▸ **Directions for this task**: Whenever a line in this data holds the word "right", report that line in full.

▸ **The records**:
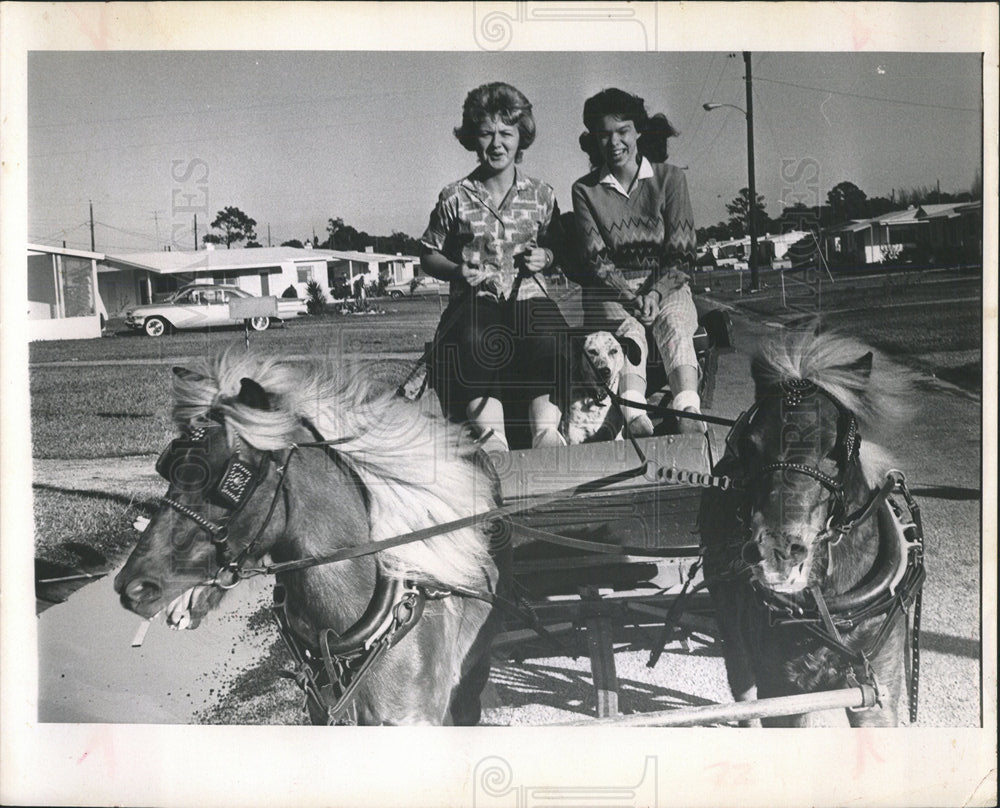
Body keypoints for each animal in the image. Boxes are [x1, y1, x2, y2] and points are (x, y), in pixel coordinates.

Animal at [700, 328, 916, 724]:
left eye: (837, 447)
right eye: (750, 445)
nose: (777, 552)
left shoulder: (879, 689)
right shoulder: (783, 691)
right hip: (730, 629)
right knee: (742, 689)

▸ **Solution to this task**:
right eye: (750, 445)
right shoulder: (783, 691)
right hip: (730, 629)
right knee: (742, 689)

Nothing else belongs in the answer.